▶ _Activity_
Nothing but an exact copy of the data should be given.

▼▼▼

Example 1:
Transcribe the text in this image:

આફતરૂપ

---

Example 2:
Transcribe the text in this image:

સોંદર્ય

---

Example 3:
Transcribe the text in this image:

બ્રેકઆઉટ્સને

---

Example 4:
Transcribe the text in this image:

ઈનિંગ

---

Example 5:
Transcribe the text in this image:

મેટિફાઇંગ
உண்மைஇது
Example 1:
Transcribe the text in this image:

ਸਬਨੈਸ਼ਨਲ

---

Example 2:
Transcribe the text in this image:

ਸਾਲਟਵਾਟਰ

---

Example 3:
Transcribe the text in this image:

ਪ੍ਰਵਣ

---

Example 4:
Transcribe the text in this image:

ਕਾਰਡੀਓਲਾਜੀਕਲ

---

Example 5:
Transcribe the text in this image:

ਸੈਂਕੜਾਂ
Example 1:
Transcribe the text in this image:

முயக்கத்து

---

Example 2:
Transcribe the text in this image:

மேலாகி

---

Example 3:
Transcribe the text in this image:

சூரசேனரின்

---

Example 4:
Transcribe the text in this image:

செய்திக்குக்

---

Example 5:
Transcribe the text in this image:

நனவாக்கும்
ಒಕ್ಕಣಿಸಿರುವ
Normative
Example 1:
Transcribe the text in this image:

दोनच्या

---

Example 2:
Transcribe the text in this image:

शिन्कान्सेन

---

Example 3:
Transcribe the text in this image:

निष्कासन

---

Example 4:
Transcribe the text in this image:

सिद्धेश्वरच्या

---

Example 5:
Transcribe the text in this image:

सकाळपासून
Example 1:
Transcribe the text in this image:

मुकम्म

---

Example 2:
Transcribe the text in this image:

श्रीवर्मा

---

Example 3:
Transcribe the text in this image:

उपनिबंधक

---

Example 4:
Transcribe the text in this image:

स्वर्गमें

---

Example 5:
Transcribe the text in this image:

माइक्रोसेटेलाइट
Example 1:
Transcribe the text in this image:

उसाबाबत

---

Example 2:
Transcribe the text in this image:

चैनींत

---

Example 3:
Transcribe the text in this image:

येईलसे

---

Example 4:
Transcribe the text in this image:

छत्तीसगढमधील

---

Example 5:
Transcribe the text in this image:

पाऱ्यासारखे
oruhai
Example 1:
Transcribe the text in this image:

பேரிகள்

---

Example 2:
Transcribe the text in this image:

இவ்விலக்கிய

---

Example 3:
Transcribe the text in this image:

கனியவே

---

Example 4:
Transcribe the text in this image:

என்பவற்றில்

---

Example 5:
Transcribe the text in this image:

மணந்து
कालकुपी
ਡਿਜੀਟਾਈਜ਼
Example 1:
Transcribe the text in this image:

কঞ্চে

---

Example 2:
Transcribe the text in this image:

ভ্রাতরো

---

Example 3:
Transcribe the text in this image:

▲▲▲

▶ _Output of the task_
Example 1:
Transcribe the text in this image:

આફતરૂપ

---

Example 2:
Transcribe the text in this image:

સોંદર્ય

---

Example 3:
Transcribe the text in this image:

બ્રેકઆઉટ્સને

---

Example 4:
Transcribe the text in this image:

ઈનિંગ

---

Example 5:
Transcribe the text in this image:

મેટિફાઇંગ
உண்மைஇது
Example 1:
Transcribe the text in this image:

ਸਬਨੈਸ਼ਨਲ

---

Example 2:
Transcribe the text in this image:

ਸਾਲਟਵਾਟਰ

---

Example 3:
Transcribe the text in this image:

ਪ੍ਰਵਣ

---

Example 4:
Transcribe the text in this image:

ਕਾਰਡੀਓਲਾਜੀਕਲ

---

Example 5:
Transcribe the text in this image:

ਸੈਂਕੜਾਂ
Example 1:
Transcribe the text in this image:

முயக்கத்து

---

Example 2:
Transcribe the text in this image:

மேலாகி

---

Example 3:
Transcribe the text in this image:

சூரசேனரின்

---

Example 4:
Transcribe the text in this image:

செய்திக்குக்

---

Example 5:
Transcribe the text in this image:

நனவாக்கும்
ಒಕ್ಕಣಿಸಿರುವ
Normative
Example 1:
Transcribe the text in this image:

दोनच्या

---

Example 2:
Transcribe the text in this image:

शिन्कान्सेन

---

Example 3:
Transcribe the text in this image:

निष्कासन

---

Example 4:
Transcribe the text in this image:

सिद्धेश्वरच्या

---

Example 5:
Transcribe the text in this image:

सकाळपासून
Example 1:
Transcribe the text in this image:

मुकम्म

---

Example 2:
Transcribe the text in this image:

श्रीवर्मा

---

Example 3:
Transcribe the text in this image:

उपनिबंधक

---

Example 4:
Transcribe the text in this image:

स्वर्गमें

---

Example 5:
Transcribe the text in this image:

माइक्रोसेटेलाइट
Example 1:
Transcribe the text in this image:

उसाबाबत

---

Example 2:
Transcribe the text in this image:

चैनींत

---

Example 3:
Transcribe the text in this image:

येईलसे

---

Example 4:
Transcribe the text in this image:

छत्तीसगढमधील

---

Example 5:
Transcribe the text in this image:

पाऱ्यासारखे
oruhai
Example 1:
Transcribe the text in this image:

பேரிகள்

---

Example 2:
Transcribe the text in this image:

இவ்விலக்கிய

---

Example 3:
Transcribe the text in this image:

கனியவே

---

Example 4:
Transcribe the text in this image:

என்பவற்றில்

---

Example 5:
Transcribe the text in this image:

மணந்து
कालकुपी
ਡਿਜੀਟਾਈਜ਼
Example 1:
Transcribe the text in this image:

কঞ্চে

---

Example 2:
Transcribe the text in this image:

ভ্রাতরো

---

Example 3:
Transcribe the text in this image:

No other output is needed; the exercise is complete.